_Assigned task a:_
Write out the passage of the Star Wars article starting at "Growing up, the" and ending at "to direct scenes.".

Star Wars: Battlefront is a war simulator with no heart, and a waste of a story

Battlefront

What you are about to read has been written by Mr Biffo, the creative force behind the 90s Teletext videogames magazine Digitiser. He now runs the show at digitiser2000.com

To me, Christmas is as much about Star Wars as it is about Santa Claus, snowmen, and soaking my bare feet in a trough of eggnog. The Force Awakens might be the first Star Wars movie to be released in time for the Winter Solstice, but for me it feels completely natural that it should be coming out a week before Christmas.

Growing up, the anticipation of my Christmas presents was all about which ships or figures I'd be adding to my collection. For me it wasn't a collection of toys, but a palette of story elements. I loved a playset in particular, and the year I got the Imperial Attack Base and Hoth Turret was one of the most memorable Christmases I ever had. It was like being given a whole new movie set in which to direct scenes.

Star Wars

I may be a man of semi-advanced years, but my list to Santa this year is, once again, all toys, and books, and tat, that has been slapped with a Star Wars logo. I know I'm being exploited, I know I've got nowhere to put it all, and it's vaguely undignified for someone of my age, but it's a relationship that I enter into gladly.

_Input data:_
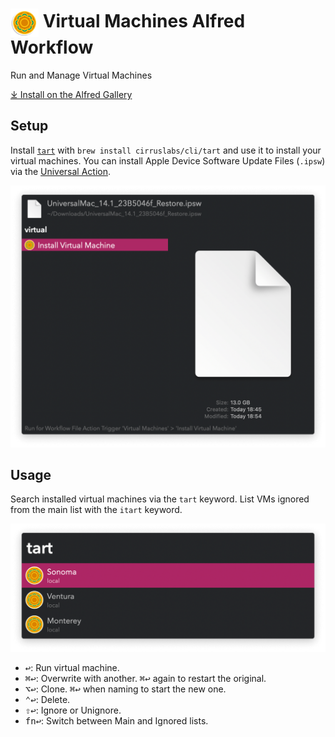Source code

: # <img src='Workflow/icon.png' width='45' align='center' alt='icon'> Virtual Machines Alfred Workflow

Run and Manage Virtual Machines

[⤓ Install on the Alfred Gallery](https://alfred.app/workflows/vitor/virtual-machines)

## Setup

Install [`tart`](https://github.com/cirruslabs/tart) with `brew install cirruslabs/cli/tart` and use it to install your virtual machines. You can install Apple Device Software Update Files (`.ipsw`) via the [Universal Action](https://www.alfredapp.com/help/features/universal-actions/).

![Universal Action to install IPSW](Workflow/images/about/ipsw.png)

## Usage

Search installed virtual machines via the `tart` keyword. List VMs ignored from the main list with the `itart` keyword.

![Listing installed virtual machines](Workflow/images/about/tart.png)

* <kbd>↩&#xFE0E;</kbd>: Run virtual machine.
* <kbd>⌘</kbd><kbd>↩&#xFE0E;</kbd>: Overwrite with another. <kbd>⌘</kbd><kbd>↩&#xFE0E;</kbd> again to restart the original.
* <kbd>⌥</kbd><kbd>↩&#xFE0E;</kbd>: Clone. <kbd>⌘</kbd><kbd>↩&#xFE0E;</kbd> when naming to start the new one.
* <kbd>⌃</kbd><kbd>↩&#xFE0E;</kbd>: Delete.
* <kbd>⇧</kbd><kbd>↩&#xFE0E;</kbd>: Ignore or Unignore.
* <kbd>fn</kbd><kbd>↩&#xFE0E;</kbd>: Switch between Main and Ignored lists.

_Assigned task b:_
Repeat the lines of the listing starting at its first line and ending at the line that contains "Search installed virtual", with both of those lines included. Leave the pictures out of your answer.

_Exercise solution a:_
Growing up, the anticipation of my Christmas presents was all about which ships or figures I'd be adding to my collection. For me it wasn't a collection of toys, but a palette of story elements. I loved a playset in particular, and the year I got the Imperial Attack Base and Hoth Turret was one of the most memorable Christmases I ever had. It was like being given a whole new movie set in which to direct scenes.

_Exercise solution b:_
Source code

: # <img src='Workflow/icon.png' width='45' align='center' alt='icon'> Virtual Machines Alfred Workflow

Run and Manage Virtual Machines

[⤓ Install on the Alfred Gallery](https://alfred.app/workflows/vitor/virtual-machines)

## Setup

Install [`tart`](https://github.com/cirruslabs/tart) with `brew install cirruslabs/cli/tart` and use it to install your virtual machines. You can install Apple Device Software Update Files (`.ipsw`) via the [Universal Action](https://www.alfredapp.com/help/features/universal-actions/).

![Universal Action to install IPSW](Workflow/images/about/ipsw.png)

## Usage

Search installed virtual machines via the `tart` keyword. List VMs ignored from the main list with the `itart` keyword.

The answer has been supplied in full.